START Dataset excerpts
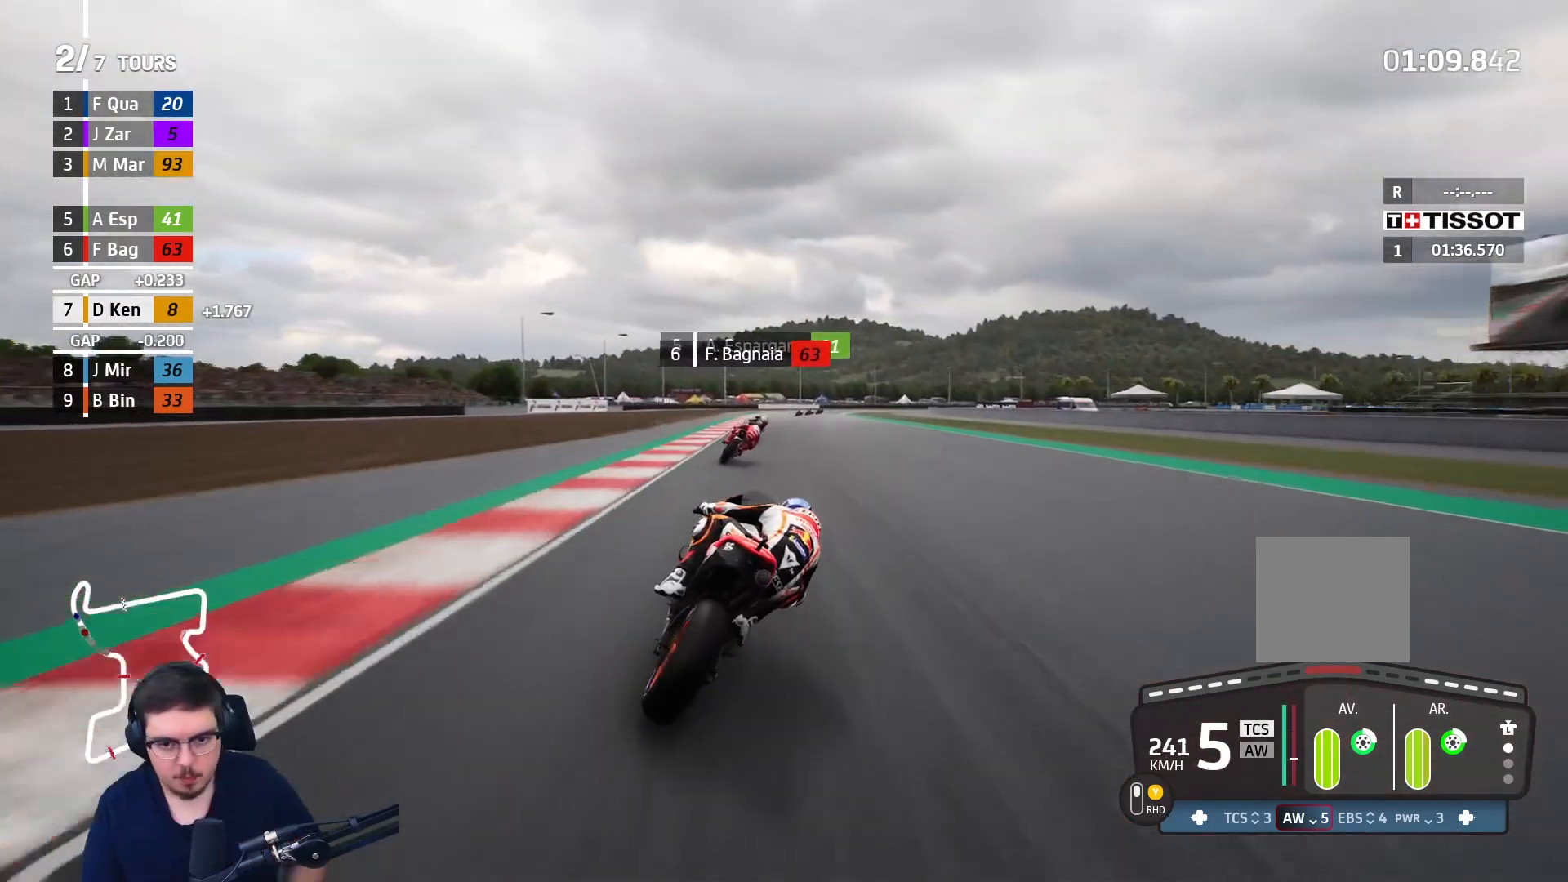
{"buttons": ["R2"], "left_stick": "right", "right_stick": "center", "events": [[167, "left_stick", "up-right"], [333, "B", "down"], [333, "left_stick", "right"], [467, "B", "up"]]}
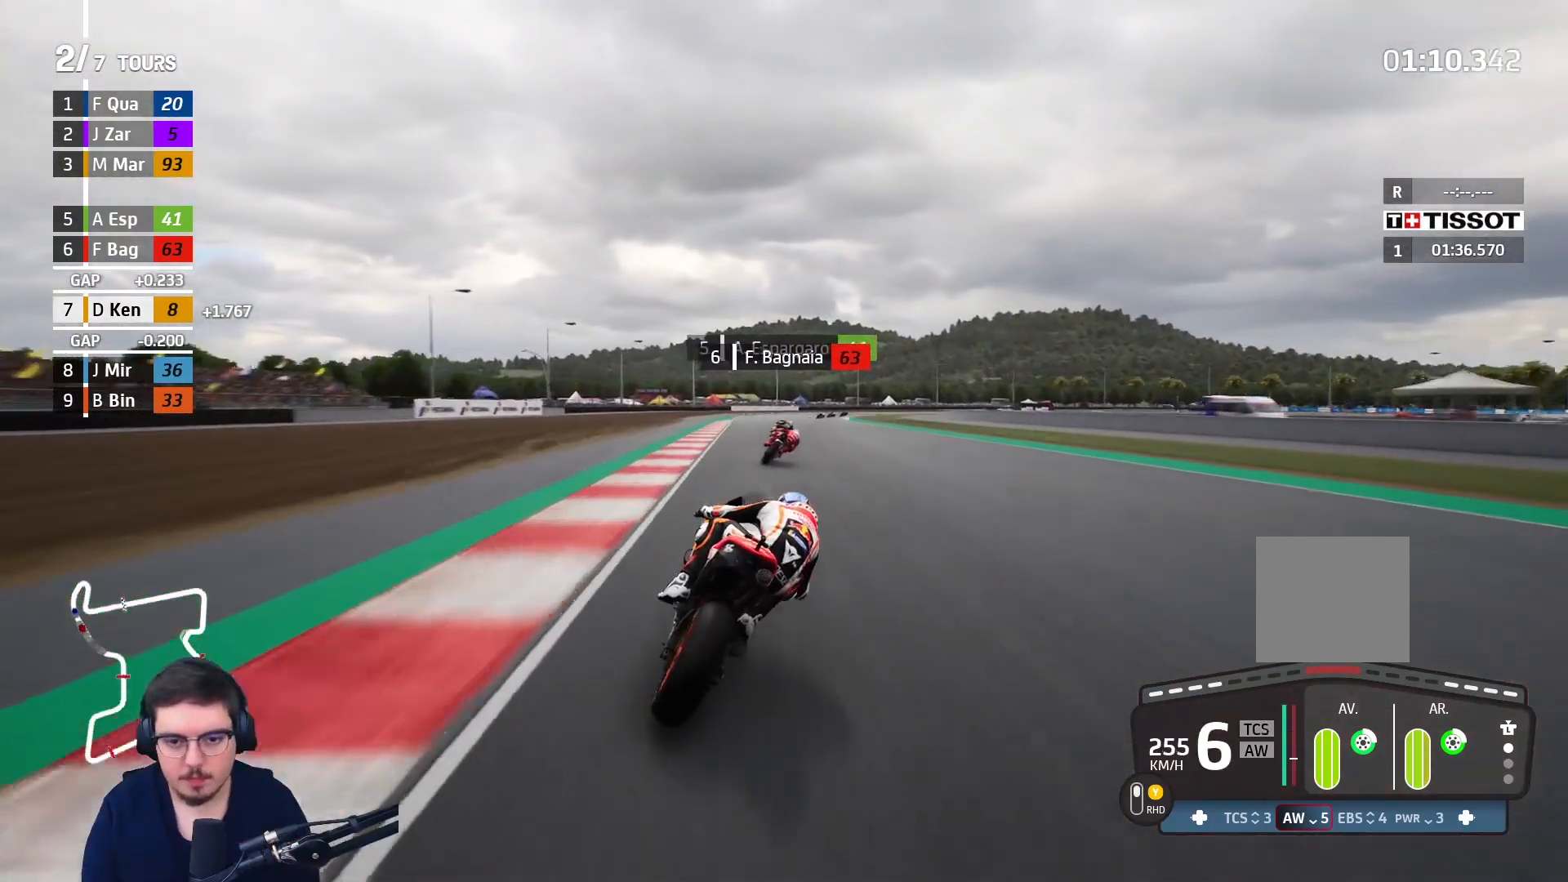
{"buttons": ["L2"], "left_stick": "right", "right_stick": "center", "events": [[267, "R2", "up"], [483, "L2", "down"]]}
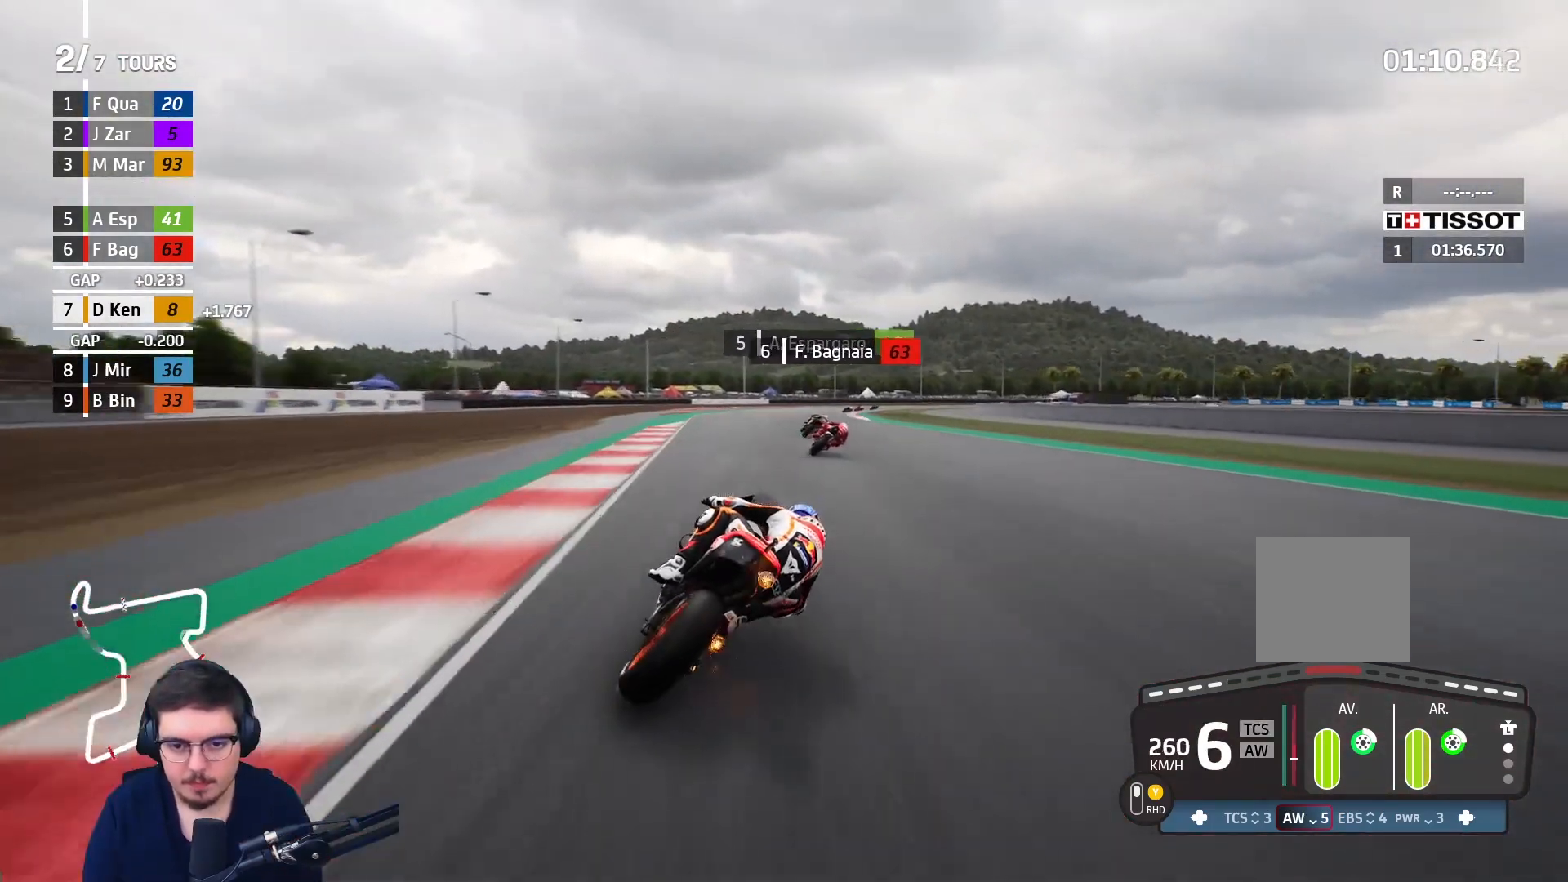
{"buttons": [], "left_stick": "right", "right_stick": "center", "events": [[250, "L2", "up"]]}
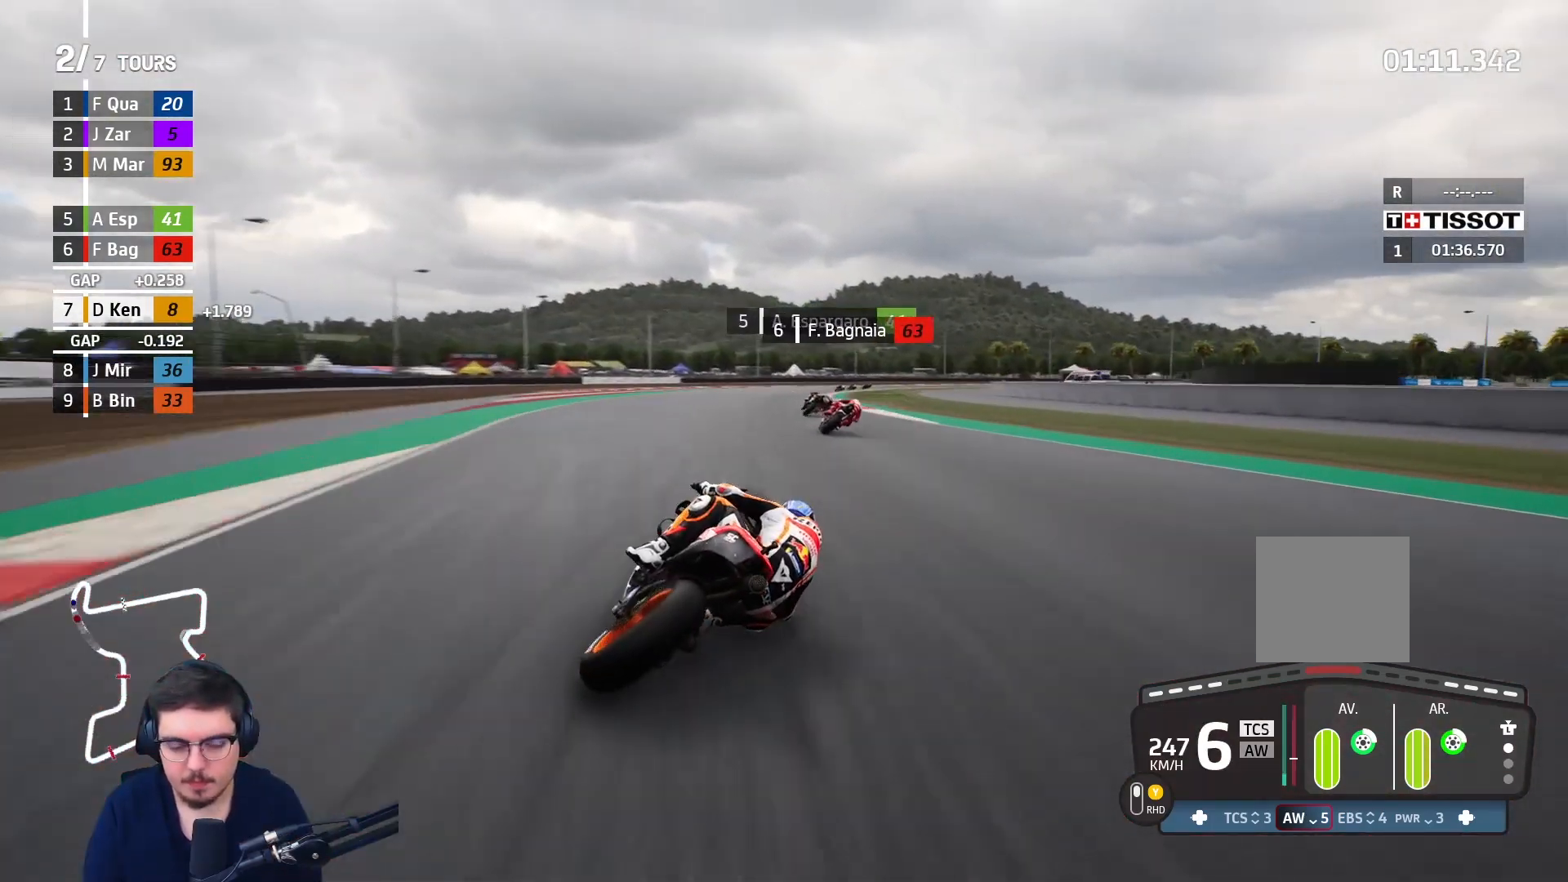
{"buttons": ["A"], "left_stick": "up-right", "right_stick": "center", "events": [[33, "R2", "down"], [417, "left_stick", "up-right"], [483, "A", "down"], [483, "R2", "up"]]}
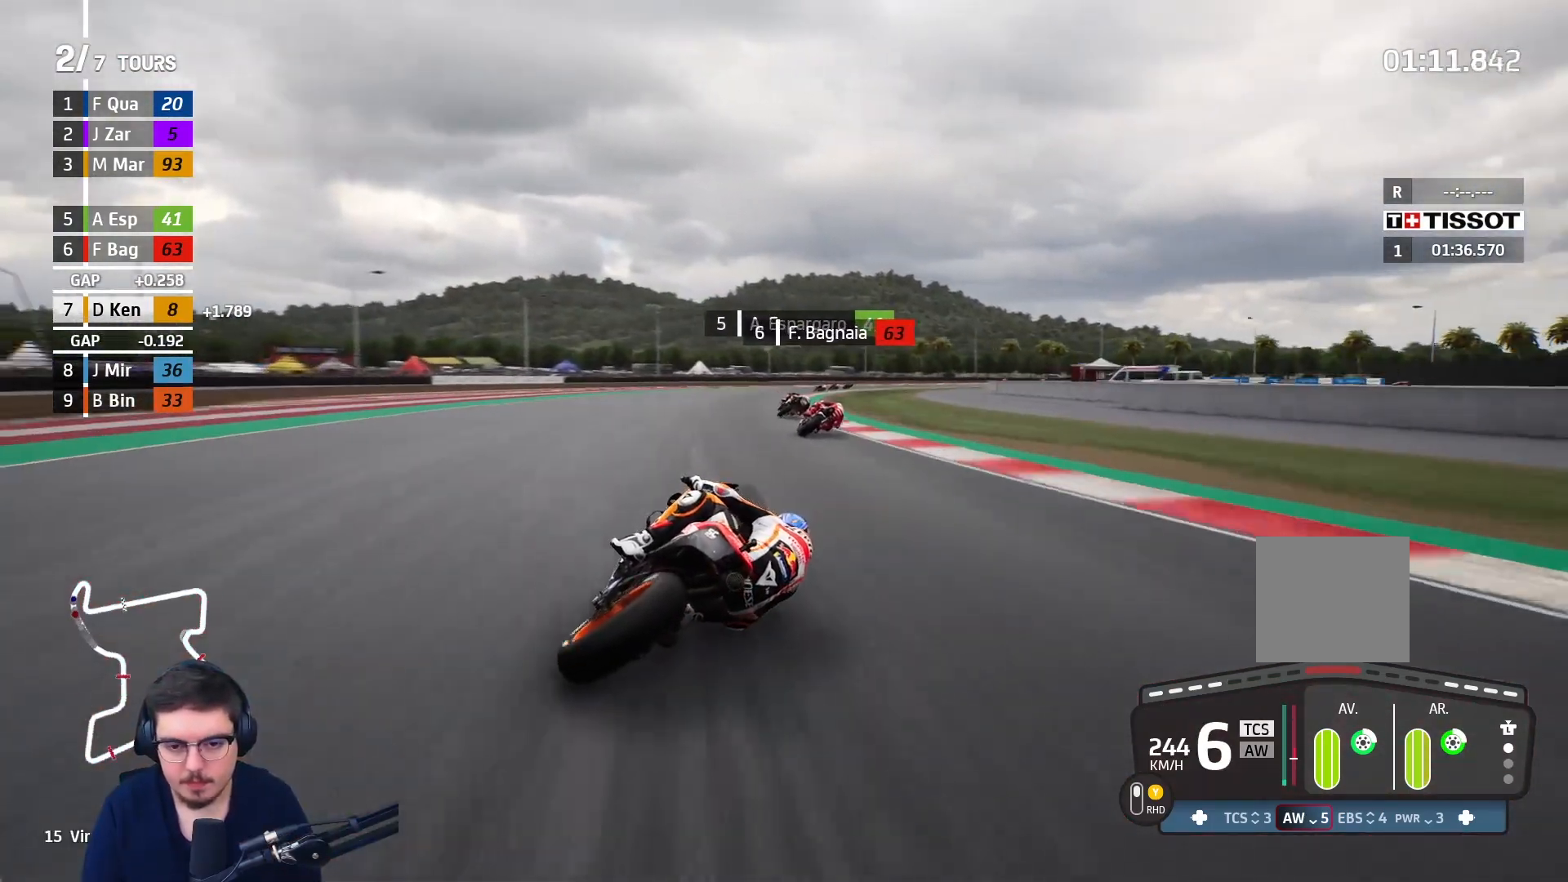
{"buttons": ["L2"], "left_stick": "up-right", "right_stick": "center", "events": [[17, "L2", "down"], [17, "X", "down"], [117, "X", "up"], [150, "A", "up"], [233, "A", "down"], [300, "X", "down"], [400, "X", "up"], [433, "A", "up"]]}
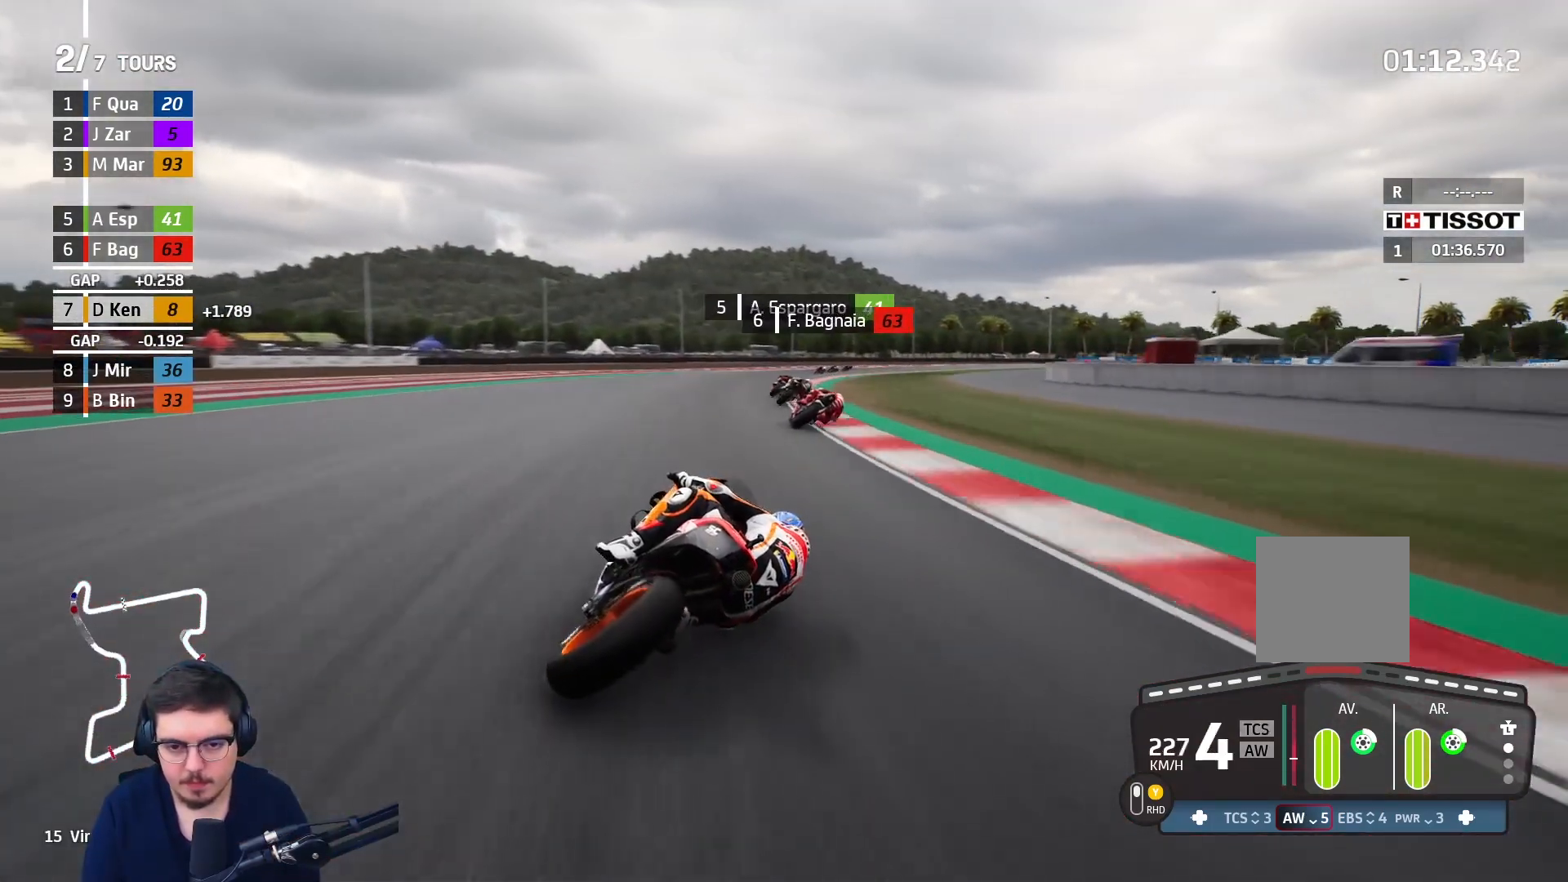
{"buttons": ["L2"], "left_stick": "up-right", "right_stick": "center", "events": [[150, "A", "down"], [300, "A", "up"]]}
END Dataset excerpts
## Action item
Copy out the entries above in full and exactly, skipping every picture.

## Problem solution
{"buttons": ["R2"], "left_stick": "right", "right_stick": "center", "events": [[167, "left_stick", "up-right"], [333, "B", "down"], [333, "left_stick", "right"], [467, "B", "up"]]}
{"buttons": ["L2"], "left_stick": "right", "right_stick": "center", "events": [[267, "R2", "up"], [483, "L2", "down"]]}
{"buttons": [], "left_stick": "right", "right_stick": "center", "events": [[250, "L2", "up"]]}
{"buttons": ["A"], "left_stick": "up-right", "right_stick": "center", "events": [[33, "R2", "down"], [417, "left_stick", "up-right"], [483, "A", "down"], [483, "R2", "up"]]}
{"buttons": ["L2"], "left_stick": "up-right", "right_stick": "center", "events": [[17, "L2", "down"], [17, "X", "down"], [117, "X", "up"], [150, "A", "up"], [233, "A", "down"], [300, "X", "down"], [400, "X", "up"], [433, "A", "up"]]}
{"buttons": ["L2"], "left_stick": "up-right", "right_stick": "center", "events": [[150, "A", "down"], [300, "A", "up"]]}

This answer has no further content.